Josh pleaded with Heather to search the trailer for the money. As Heather began to flip over cushions in couches and to dig through boxes, Josh approached her.
That black chair was in the center of a small room.
“Sit down,” Josh said, swinging the chair around to face Heather. The look on Josh’s face had changed by now. He meant what he said. He wasn’t in a hurry anymore to find money that was never there to begin with.
Heather looked at him. She knew this guy well enough to understand that when his expression changed, Josh Fulgham meant business.
“What?” Heather asked, seemingly confused.
“Sit down, Heather. I need to talk to you.”
“No way. Not a chance, Josh. Take me from here.”
“I’m not doing that. We need to talk. I have some questions I want to ask you.”
Heather took a look at her husband. He was serious.
Then, after a pause, without warning, she made a break for the door.
Josh reached out to grab her.
Heather broke loose. “Let me go. . . .”
“No!”
As Heather went to open the door to leave, Josh told me, Emilia walked in.
“You need to get quiet,” Emilia told Heather.
“I’m out of here—fuck this!” Heather said before booking down the narrow hallway toward the back of the trailer.
(“And that was when Emilia hit her ... hit her with that flashlight,” Josh told Detective Buie, blaming Emilia for striking Heather first, perhaps not recalling that he had already told Buie he didn’t have a flashlight with him on that night—but, in fact, he did, and he actually struck Heather with the flashlight as she went for the door and Emilia walked in.)
Emilia’s blow with the flashlight to Heather’s head (though he was likely referring to his own assault) was not enough to “knock her out,” Josh recalled. But Heather fell back and used her hand to break the fall and landed on the window as she went down, smashing it into shards.
On the ground now, Heather was dazed. Josh grabbed her. Then he dragged Heather over to the chair and made her sit down. When Heather resisted, being much bigger than her, Josh held her down in the chair with his body weight.
“We went back to an old mobile home that was used for storage and after a few moments Emilia came out,” Josh stated, recalling for me these moments leading up to the end of Heather’s life in rather plainspoken, common language. “Heather knew about what time it was, so she tried to run out. I told her to sit down, that we were going to talk about some things.”
“Sit!” Josh screamed at Heather. “I need to tell you some things and then you can leave.”
Emilia walked over, Josh explained to Detective Buie, as he held Heather down. Then “Emilia taped her up. She got her hands taped up. I did her feet down at the bottom. I did them with tape. Emilia wrapped tape around her mouth before she even put the bag over her. Well, somehow Heather got the tape loose from her mouth and got it down around her neck. So Emilia used more. She used a whole roll of duct tape. . . .”
“You have sex with James?” Josh asked Heather after she was secured in the chair. He mentioned to me that Emilia had taped Heather to the chair and tried to tape her mouth shut after he asked these questions. Josh never shared this with Buie, however.
Heather denied having sex with James, Josh told me, adding—again trivializing the situation with pedestrian language—that he “made Heather sit down in a chair.”
This becomes hard to believe, because Heather was living with James at this point. Of course she was sleeping with the guy.

## SUPPLIED ENTRIES
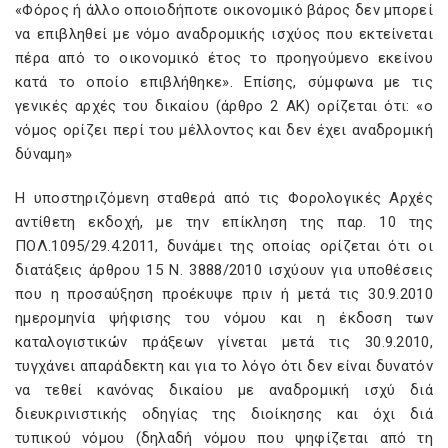
«Φόρος ή άλλο οποιοδήποτε οικονομικό βάρος δεν μπορεί
να επιβληθεί με νόμο αναδρομικής ισχύος που εκτείνεται
πέρα από το οικονομικό έτος το προηγούμενο εκείνου
κατά το οποίο επιβλήθηκε». Επίσης, σύμφωνα με τις
γενικές αρχές του δικαίου (άρθρο 2 ΑΚ) ορίζεται ότι: «ο
νόµος ορίζει περί του μέλλοντος και δεν έχει αναδρομική
δύναµη»
Η υποστηριζόμενη σταθερά από τις Φορολογικές Αρχές
αντίθετη εκδοχή, με την επίκληση της παρ. 10 της
ΠΟΛ.1095/29.4.2011, δυνάμει της οποίας ορίζεται ότι οι
διατάξεις άρθρου 15 Ν. 3888/2010 ισχύουν για υποθέσεις
που η προσαύξηση προέκυψε πριν ή μετά τις 30.9.2010
ημερομηνία ψήφισης του νόμου και η έκδοση των
καταλογιστικών πράξεων γίνεται μετά τις 30.9.2010,
τυγχάνει απαράδεκτη και για το λόγο ότι δεν είναι δυνατόν
να τεθεί κανόνας δικαίου με αναδρομική ισχύ διά
διευκρινιστικής οδηγίας της διοίκησης και όχι διά
τυπικού νόμου (δηλαδή νόμου που ψηφίζεται από τη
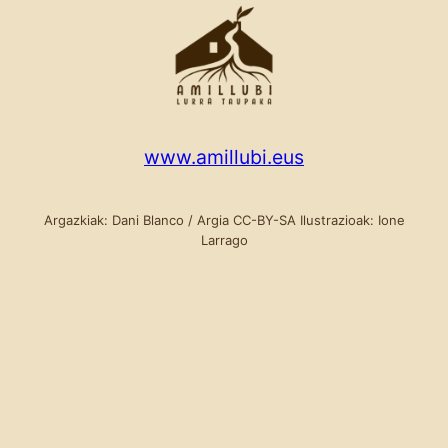
www.amillubi.eus
Argazkiak: Dani Blanco / Argia CC-BY-SA Ilustrazioak: Ione
Larrago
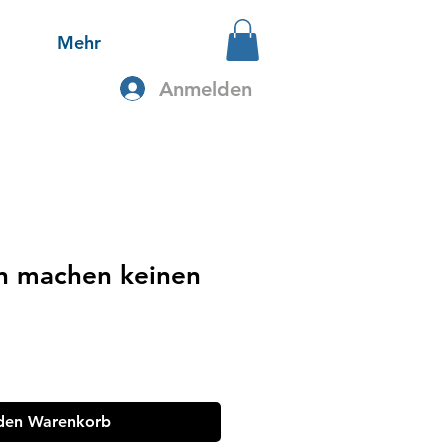
Mehr
Anmelden
n machen keinen
 den Warenkorb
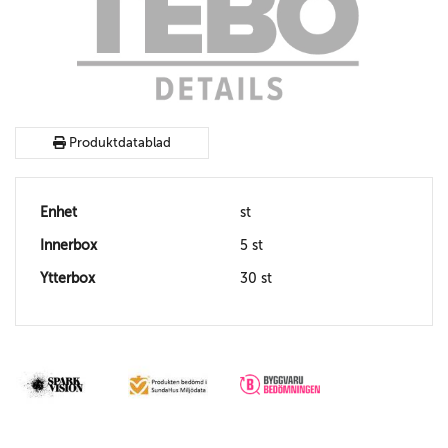
Produktdatablad
Enhet
st
Innerbox
5 st
Ytterbox
30 st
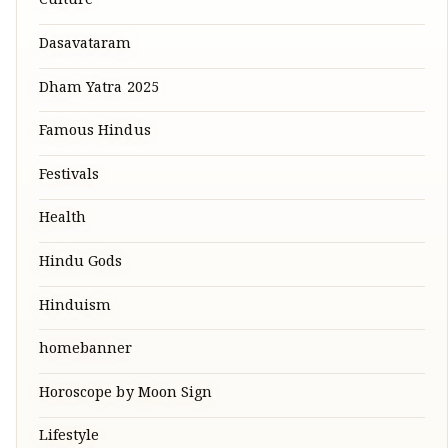
Culture
Dasavataram
Dham Yatra 2025
Famous Hindus
Festivals
Health
Hindu Gods
Hinduism
homebanner
Horoscope by Moon Sign
Lifestyle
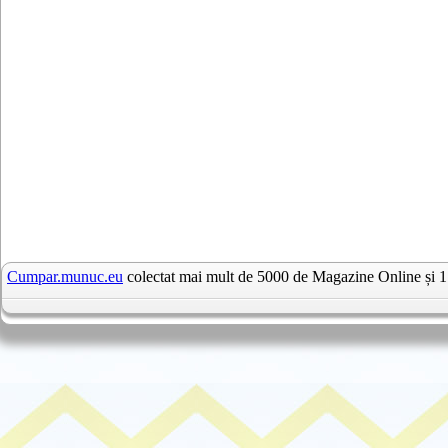
Cumpar.munuc.eu
colectat mai mult de 5000 de Magazine Online și 1 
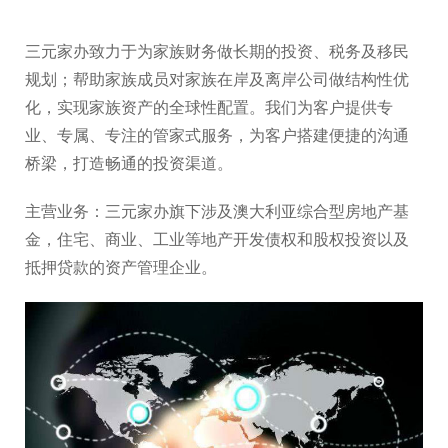
三元家办致力于为家族财务做长期的投资、税务及移民
规划；帮助家族成员对家族在岸及离岸公司做结构性优
化，实现家族资产的全球性配置。我们为客户提供专
业、专属、专注的管家式服务，为客户搭建便捷的沟通
桥梁，打造畅通的投资渠道。
主营业务：三元家办旗下涉及澳大利亚综合型房地产基
金，住宅、商业、工业等地产开发债权和股权投资以及
抵押贷款的资产管理企业。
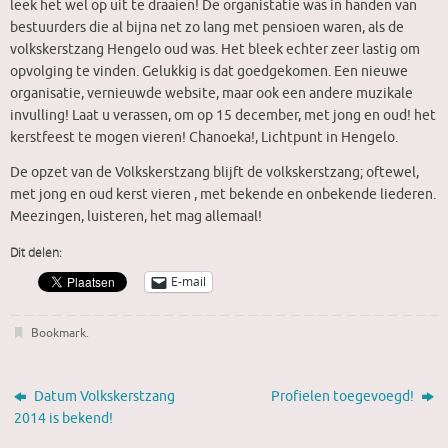
leek het wel op uit te draaien! De organistatie was in handen van
bestuurders die al bijna net zo lang met pensioen waren, als de
volkskerstzang Hengelo oud was. Het bleek echter zeer lastig om
opvolging te vinden. Gelukkig is dat goedgekomen. Een nieuwe
organisatie, vernieuwde website, maar ook een andere muzikale
invulling! Laat u verassen, om op 15 december, met jong en oud! het
kerstfeest te mogen vieren! Chanoeka!, Lichtpunt in Hengelo.
De opzet van de Volkskerstzang blijft de volkskerstzang; oftewel,
met jong en oud kerst vieren , met bekende en onbekende liederen.
Meezingen, luisteren, het mag allemaal!
Dit delen:
E-mail
Bookmark
.
Datum Volkskerstzang
Profielen toegevoegd!
2014 is bekend!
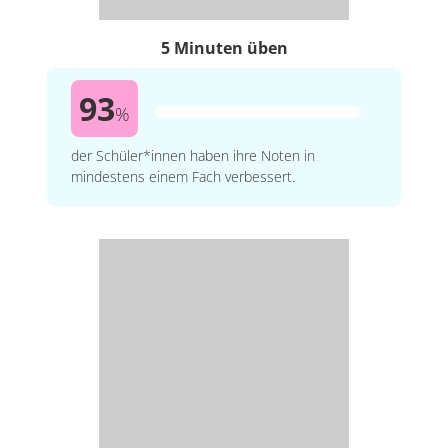
5 Minuten üben
93
%
der Schüler*innen haben ihre Noten in
mindestens einem Fach verbessert.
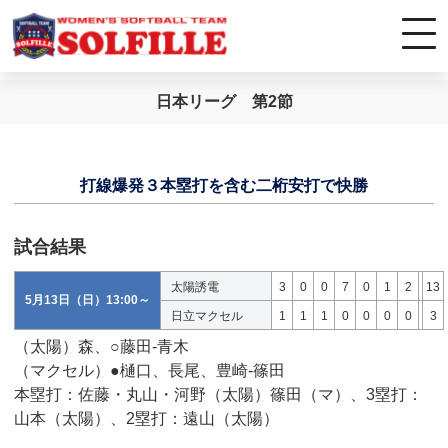
日本リーグ 第2節
打線爆発３本塁打を含む二桁安打で快勝
試合結果
太陽誘電
3
0
0
7
0
1
2
13
5月13日（日）13:00～
日立マクセル
1
1
1
0
0
0
0
3
（太陽）森、○藤田-青木
（マクセル）●樋口、長尾、豊崎-篠田
本塁打：佐藤・丸山・河野（太陽）篠田（マ）、3塁打：
山本（太陽）、2塁打：遠山（太陽）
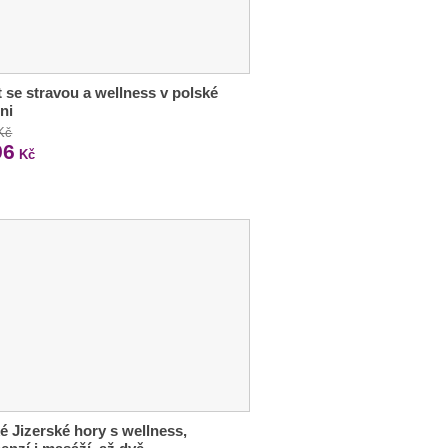
 se stravou a wellness v polské
ni
Kč
96
Kč
é Jizerské hory s wellness,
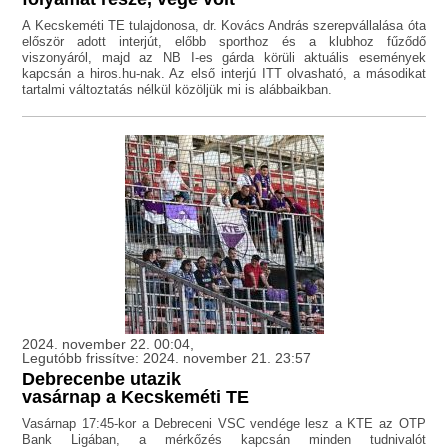
A Kecskeméti TE tulajdonosa, dr. Kovács András szerepvállalása óta
először adott interjút, előbb sporthoz és a klubhoz fűződő
viszonyáról, majd az NB I-es gárda körüli aktuális események
kapcsán a hiros.hu-nak. Az első interjú ITT olvasható, a másodikat
tartalmi változtatás nélkül közöljük mi is alábbaikban.
2024. november 22. 00:04,
Legutóbb frissítve: 2024. november 21. 23:57
Debrecenbe utazik
vasárnap a Kecskeméti TE
Vasárnap 17:45-kor a Debreceni VSC vendége lesz a KTE az OTP
Bank Ligában, a mérkőzés kapcsán minden tudnivalót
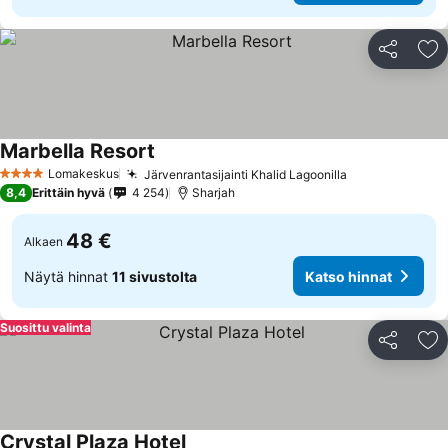
Jaa
Li
Marbella Resort
Lomakeskus
Järvenrantasijainti Khalid Lagoonilla
4 Tähtiluokitus
8,4
Erittäin hyvä
4 254
Sharjah
48 €
Alkaen
Näytä hinnat
11 sivustolta
Katso hinnat
Suosittu valinta
Jaa
Li
Crystal Plaza Hotel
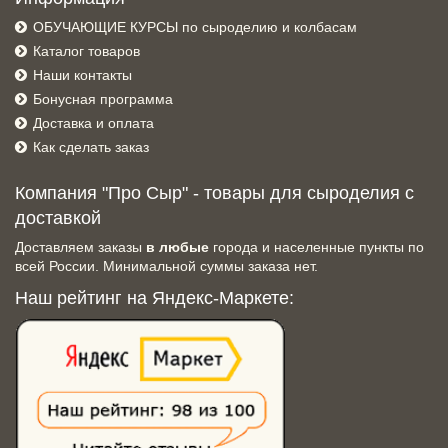
ОБУЧАЮЩИЕ КУРСЫ по сыроделию и колбасам
Каталог товаров
Наши контакты
Бонусная программа
Доставка и оплата
Как сделать заказ
Компания "Про Сыр" - товары для сыроделия с
доставкой
Доставляем заказы
в любые
города и населенные пункты по
всей России. Минимальной суммы заказа нет.
Наш рейтинг на Яндекс-Маркете:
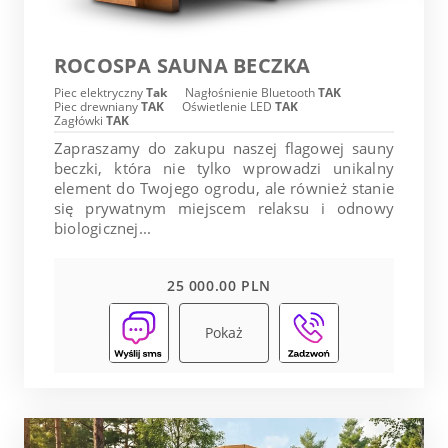
ROCOSPA SAUNA BECZKA
Piec elektryczny
Tak
Nagłośnienie Bluetooth
TAK
Piec drewniany
TAK
Oświetlenie LED
TAK
Zagłówki
TAK
Zapraszamy do zakupu naszej flagowej sauny
beczki, która nie tylko wprowadzi unikalny
element do Twojego ogrodu, ale również stanie
się prywatnym miejscem relaksu i odnowy
biologicznej...
25 000.00 PLN
Pokaż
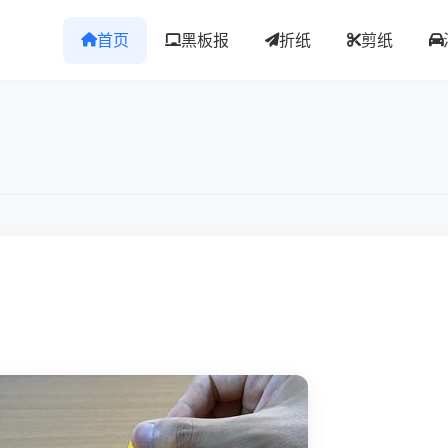
首页
黑板报
折纸
剪纸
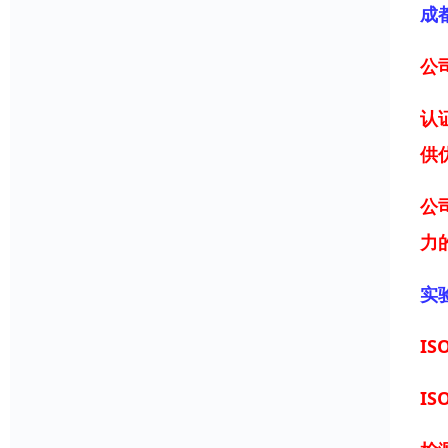
成
公
认
供
公
力
实
IS
IS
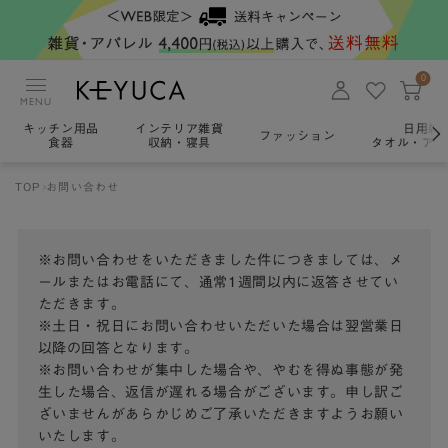
0
MENU
キッチン用品
インテリア雑貨
日用雑
ファッション
食器
収納・寝具
タオル・アロ
TOP
お問い合わせ
※お問い合わせをいただきました件につきましては、メ
ールまたはお電話にて、通常1週間以内に返答させてい
ただきます。
※土日・祝日にお問い合わせいただいた場合は翌営業日
以降の回答となります。
※お問い合わせが集中した場合や、やむを得ぬ事態が発
生した場合、返信が遅れる場合がございます。申し訳ご
ざいませんがあらかじめご了承いただきますようお願い
いたします。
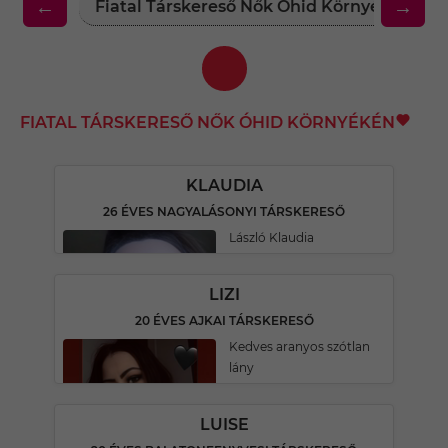
←
→
Fiatal Társkereső Nők Óhid Környékén
FIATAL TÁRSKERESŐ NŐK ÓHID KÖRNYÉKÉN
KLAUDIA
26 ÉVES NAGYALÁSONYI TÁRSKERESŐ
László Klaudia
LIZI
20 ÉVES AJKAI TÁRSKERESŐ
Kedves aranyos szótlan
lány
LUISE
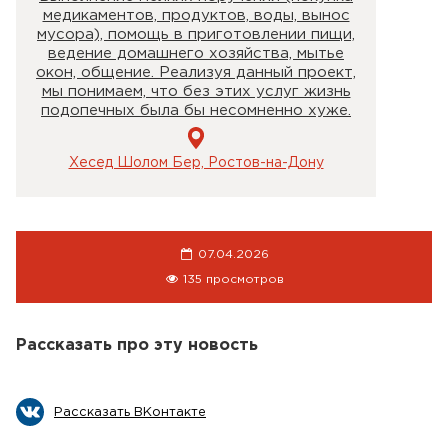
медикаментов, продуктов, воды, вынос
мусора), помощь в приготовлении пищи,
ведение домашнего хозяйства, мытье
окон, общение. Реализуя данный проект,
мы понимаем, что без этих услуг жизнь
подопечных была бы несомненно хуже.
Хесед Шолом Бер, Ростов-на-Дону
07.04.2026
135 просмотров
Рассказать про эту новость
Рассказать ВКонтакте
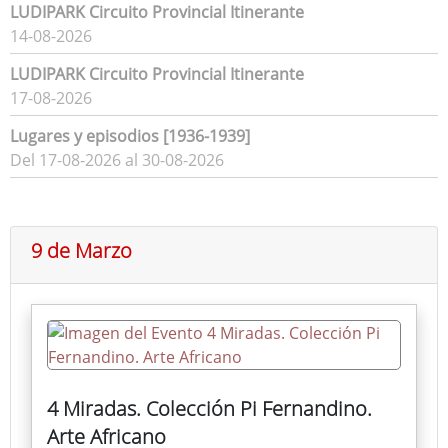
LUDIPARK Circuito Provincial Itinerante
14-08-2026
LUDIPARK Circuito Provincial Itinerante
17-08-2026
Lugares y episodios [1936-1939]
Del 17-08-2026 al 30-08-2026
9 de Marzo
4 Miradas. Colección Pi Fernandino.
Arte Africano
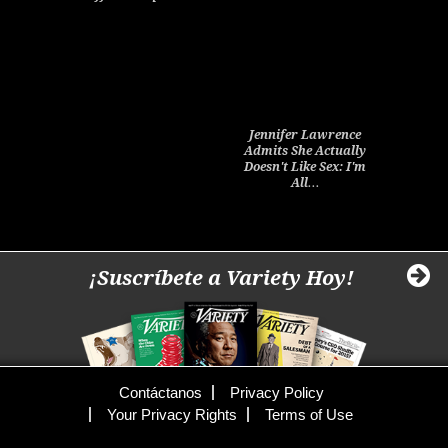
Jennifer Lawrence
Admits She Actually
Doesn't Like Sex: I'm
All…
¡Suscríbete a Variety Hoy!
Contáctanos
Privacy Policy
Your Privacy Rights
Terms of Use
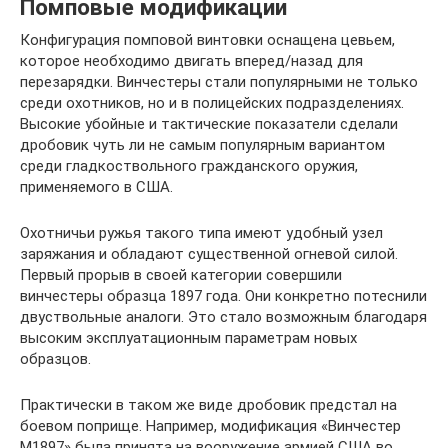
Помповые модификации
Конфигурация помповой винтовки оснащена цевьем,
которое необходимо двигать вперед/назад для
перезарядки. Винчестеры стали популярными не только
среди охотников, но и в полицейских подразделениях.
Высокие убойные и тактические показатели сделали
дробовик чуть ли не самым популярным вариантом
среди гладкоствольного гражданского оружия,
применяемого в США.
Охотничьи ружья такого типа имеют удобный узел
заряжания и обладают существенной огневой силой.
Первый прорыв в своей категории совершили
винчестеры образца 1897 года. Они конкретно потеснили
двуствольные аналоги. Это стало возможным благодаря
высоким эксплуатационным параметрам новых
образцов.
Практически в таком же виде дробовик предстал на
боевом поприще. Например, модификация «Винчестер
М1897» была принята на вооружение армией США во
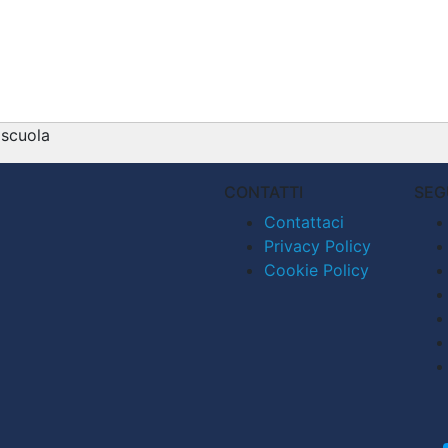
 scuola
CONTATTI
SEG
Contattaci
Privacy Policy
Cookie Policy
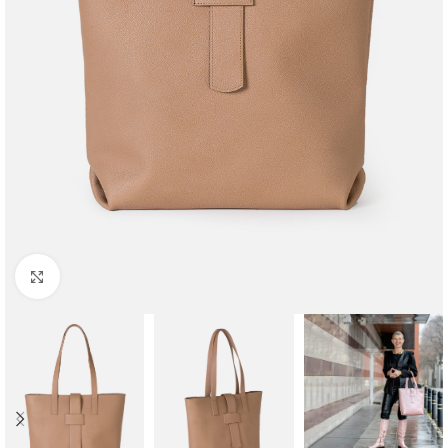
Faceți clic pentru a mări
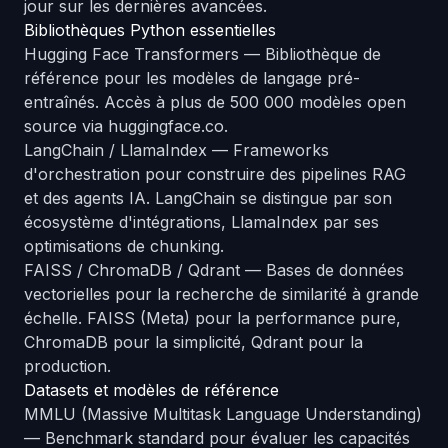
jour sur les dernières avancées.
Bibliothèques Python essentielles
Hugging Face Transformers
— Bibliothèque de
référence pour les modèles de langage pré-
entraînés. Accès à plus de 500 000 modèles open
source via
huggingface.co
.
LangChain / LlamaIndex
— Frameworks
d'orchestration pour construire des pipelines RAG
et des agents IA. LangChain se distingue par son
écosystème d'intégrations, LlamaIndex par ses
optimisations de chunking.
FAISS / ChromaDB / Qdrant
— Bases de données
vectorielles pour la recherche de similarité à grande
échelle. FAISS (Meta) pour la performance pure,
ChromaDB pour la simplicité, Qdrant pour la
production.
Datasets et modèles de référence
MMLU (Massive Multitask Language Understanding)
— Benchmark standard pour évaluer les capacités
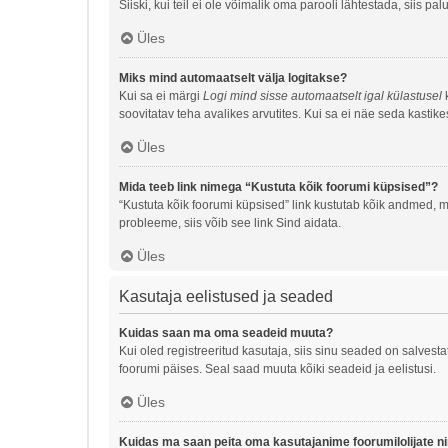
Siiski, kui teil ei ole võimalik oma parooli lähtestada, siis p
Üles
Miks mind automaatselt välja logitakse?
Kui sa ei märgi
Logi mind sisse automaatselt igal külastusel
k
soovitatav teha avalikes arvutites. Kui sa ei näe seda kastike
Üles
Mida teeb link nimega “Kustuta kõik foorumi küpsised”?
“Kustuta kõik foorumi küpsised” link kustutab kõik andmed, m
probleeme, siis võib see link Sind aidata.
Üles
Kasutaja eelistused ja seaded
Kuidas saan ma oma seadeid muuta?
Kui oled registreeritud kasutaja, siis sinu seaded on salves
foorumi päises. Seal saad muuta kõiki seadeid ja eelistusi.
Üles
Kuidas ma saan peita oma kasutajanime foorumilolijate n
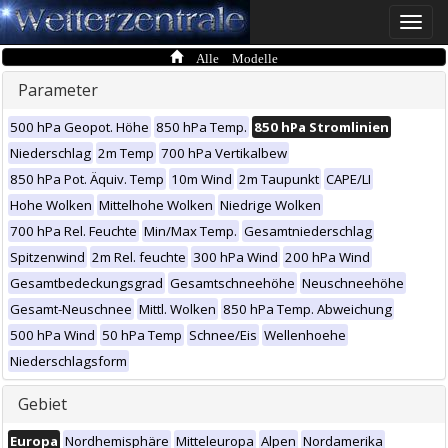
Toggle
naviga
Alle Modelle
Parameter
500 hPa Geopot. Höhe
850 hPa Temp.
850 hPa Stromlinien
Niederschlag
2m Temp
700 hPa Vertikalbew
850 hPa Pot. Äquiv. Temp
10m Wind
2m Taupunkt
CAPE/LI
Hohe Wolken
Mittelhohe Wolken
Niedrige Wolken
700 hPa Rel. Feuchte
Min/Max Temp.
Gesamtniederschlag
Spitzenwind
2m Rel. feuchte
300 hPa Wind
200 hPa Wind
Gesamtbedeckungsgrad
Gesamtschneehöhe
Neuschneehöhe
Gesamt-Neuschnee
Mittl. Wolken
850 hPa Temp. Abweichung
500 hPa Wind
50 hPa Temp
Schnee/Eis
Wellenhoehe
Niederschlagsform
Gebiet
Europa
Nordhemisphäre
Mitteleuropa
Alpen
Nordamerika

## EXERCISES TO COMPLETE
- A) Copy from the trailer excerpt word for word, beginning at the words "Josh pleaded with" and stopping after "He was serious.".
- B) In the trailer excerpt, how much duct tape did Josh say Emilia used after Heather got the tape loose from her mouth?
The lines are separate material and are not part of the trailer excerpt.

## SOLUTIONS
- A)
Josh pleaded with Heather to search the trailer for the money. As Heather began to flip over cushions in couches and to dig through boxes, Josh approached her.
That black chair was in the center of a small room.
“Sit down,” Josh said, swinging the chair around to face Heather. The look on Josh’s face had changed by now. He meant what he said. He wasn’t in a hurry anymore to find money that was never there to begin with.
Heather looked at him. She knew this guy well enough to understand that when his expression changed, Josh Fulgham meant business.
“What?” Heather asked, seemingly confused.
“Sit down, Heather. I need to talk to you.”
“No way. Not a chance, Josh. Take me from here.”
“I’m not doing that. We need to talk. I have some questions I want to ask you.”
Heather took a look at her husband. He was serious.

- B) A whole roll.